De Sartre ele não tem melhor opinião. Um ensaio de Octavio Paz sobre o filósofo francês diz exatamente o que Canetti pensa a seu respeito: “Jamais o considerei um poeta, e sim um analista panfletário”. O engajamento de Sartre o repugnava de tal modo que Canetti não admite mesmo sua contribuição para o pensamento filosófico do século 20. Voltaire, escreve ele, talvez dure mais por causa de sua rigidez – “mas talvez não muito”, acrescenta.
Um escritor com o qual se identificava parcialmente, por ter um diário que era irmão gêmeo do seu, foi o italiano Cesare Pavese (1908-1950), poeta antifascista. Canetti não conhecia muito da literatura de Pavese além do seu diário, mas sentia-se próximo do poeta que, apesar de defender a causa socialista, era como seus personagens – alheio ao mundano, recluso, um solitário. Pavese, que cometeu suicídio, adorava os contemporâneos americanos, como Hemingway, igualmente suicida, que Canetti detestava. Ficou indignado quando, em 1947, três anos antes de se matar, Pavese escreveu que Hemingway era o Stendhal do nosso tempo.
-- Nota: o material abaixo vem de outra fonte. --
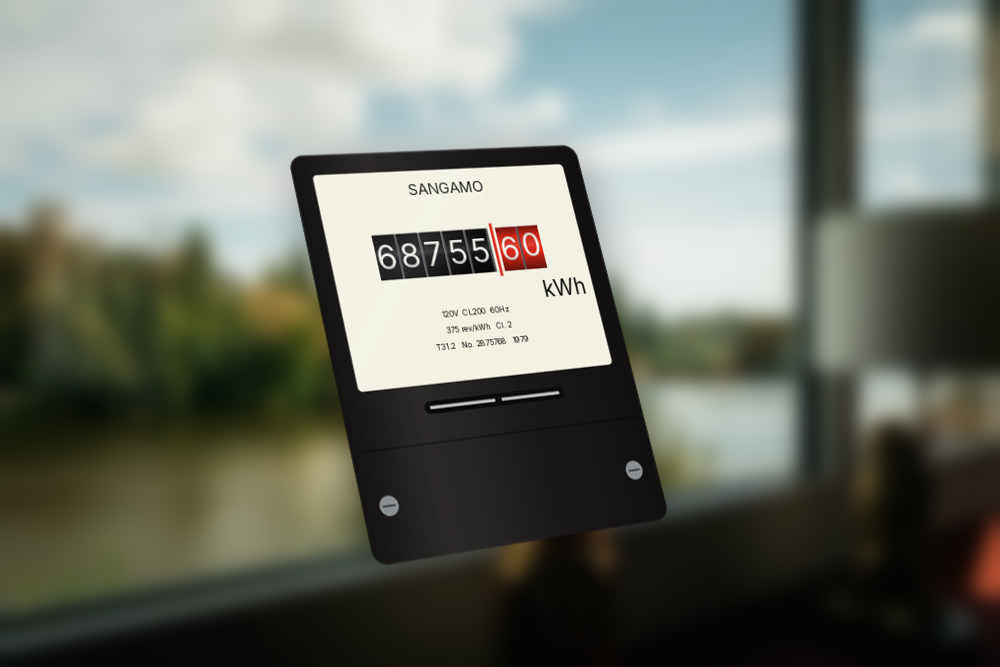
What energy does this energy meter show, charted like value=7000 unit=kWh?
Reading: value=68755.60 unit=kWh
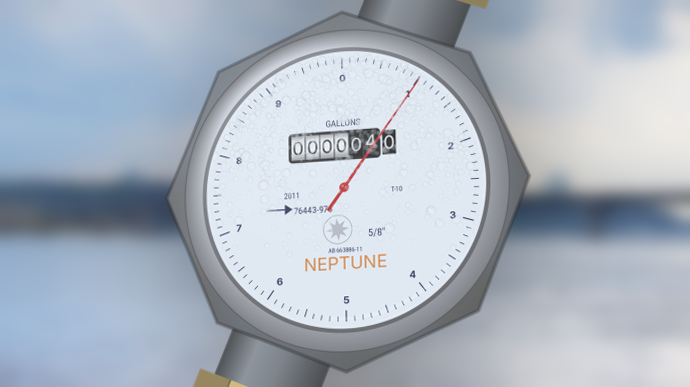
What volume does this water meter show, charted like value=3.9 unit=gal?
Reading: value=41.0 unit=gal
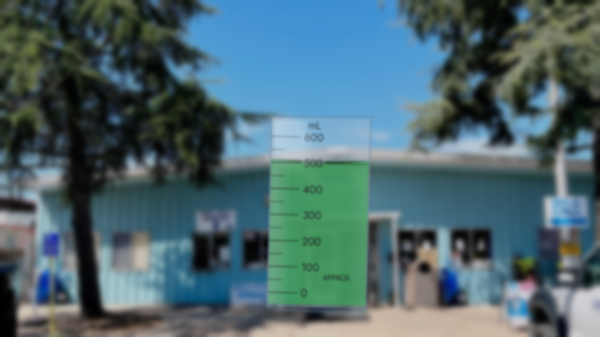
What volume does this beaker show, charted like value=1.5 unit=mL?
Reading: value=500 unit=mL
Stendhal também é citado no livro de Manguel sobre os leitores e suas metáforas, numa passagem de O Vermelho e o Negro em que o pai de Julian, ao ver o filho com um livro nas mãos em vez de cuidar da serraria, arranca o volume e o atira no rio. Ela ilustra sua suspeita de que, desde os tempos dos escribas mesopotâmicos, “o ofício do leitor foi suspeito de ser magicamente perigoso”. Talvez Canetti identificasse na citação de Pavese a Hemingway certa capitulação ao espírito literário norte-americano, admitindo mesmo que não era um escritor moderno. Talvez fosse um dos personagens que criou e ao qual se apegou de forma coerente para defender sua origem europeia. Ou criar heterônimos para se dividir como Fernando Pessoa, uma descoberta que o deixou pensando como conseguiu ser contemporâneo do poeta português durante 30 anos sem o conhecer.
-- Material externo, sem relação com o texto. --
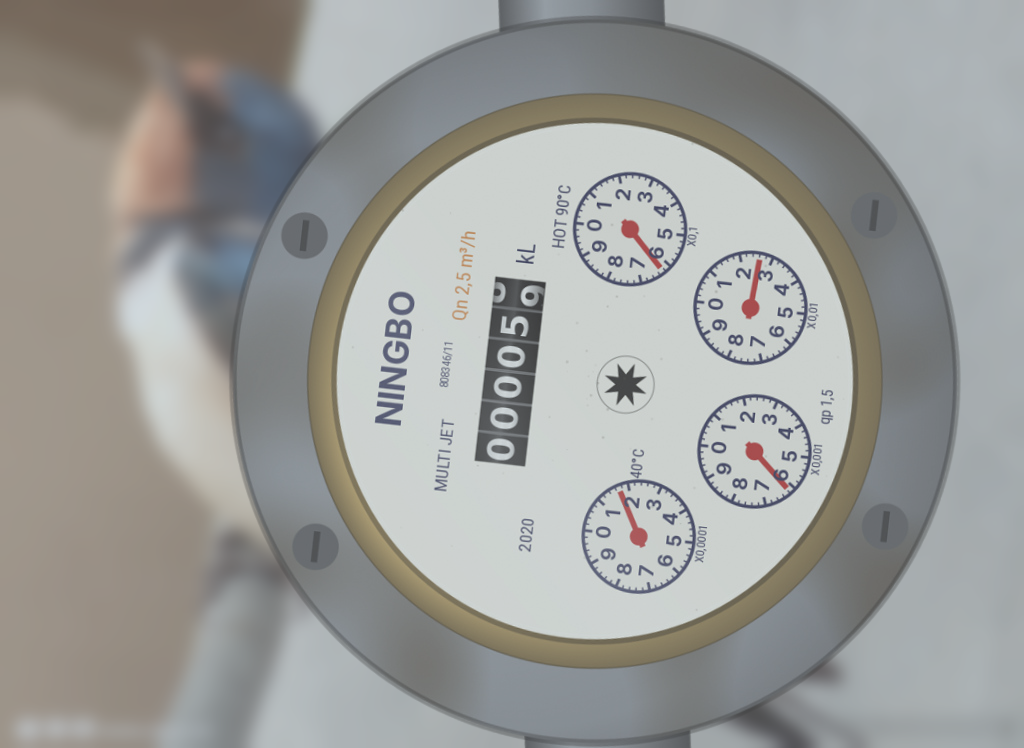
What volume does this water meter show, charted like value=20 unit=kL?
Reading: value=58.6261 unit=kL
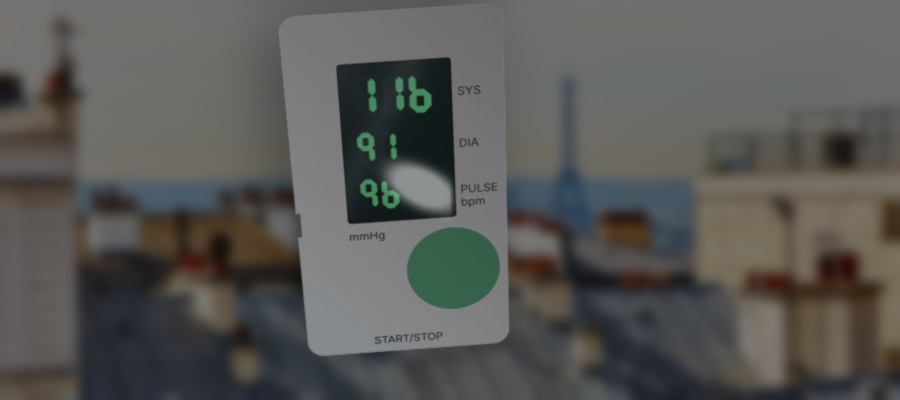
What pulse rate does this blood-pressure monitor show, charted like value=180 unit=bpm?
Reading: value=96 unit=bpm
A admiração vem logo seguida da demolição em Canetti. Um dos melhores textos de seu livro diz respeito ao poeta e dramaturgo alemão Georg Büchner (1813-1837), a quem atribuiu a “mais completa reviravolta na literatura: a descoberta do diminuto, do mínimo”. E cita seu melhor exemplo: Woyzeck, sua última peça, que inspirou a ópera homônima de Alban Berg. Nada se compara nos dias de hoje à descrição da vida minúscula de um soldado acossado por vozes e massacrado pelos outros como Woyzeck, segundo Canetti.
Manguel diria que a escrita refinada de Büchner se dirige ao leitor viajante, aquele capaz de experimentar mentalmente os sofrimentos de Woyzeck e reconhecer de imediato a geografia do seu purgatório. Não lemos, devoramos Büchner, assim como devoramos Elias Canetti, o que não chega a ser exatamente um problema. “Ser uma traça de livros não precisa comportar sempre uma conotação negativa”, observa Manguel. “Ingerimos palavras, somos feitos de palavras, sabemos que palavras são nosso meio de estar no mundo, e é através das palavras que identificamos nossa realidade e por meio de palavras somos, nós mesmos, identificados”, conclui o escritor.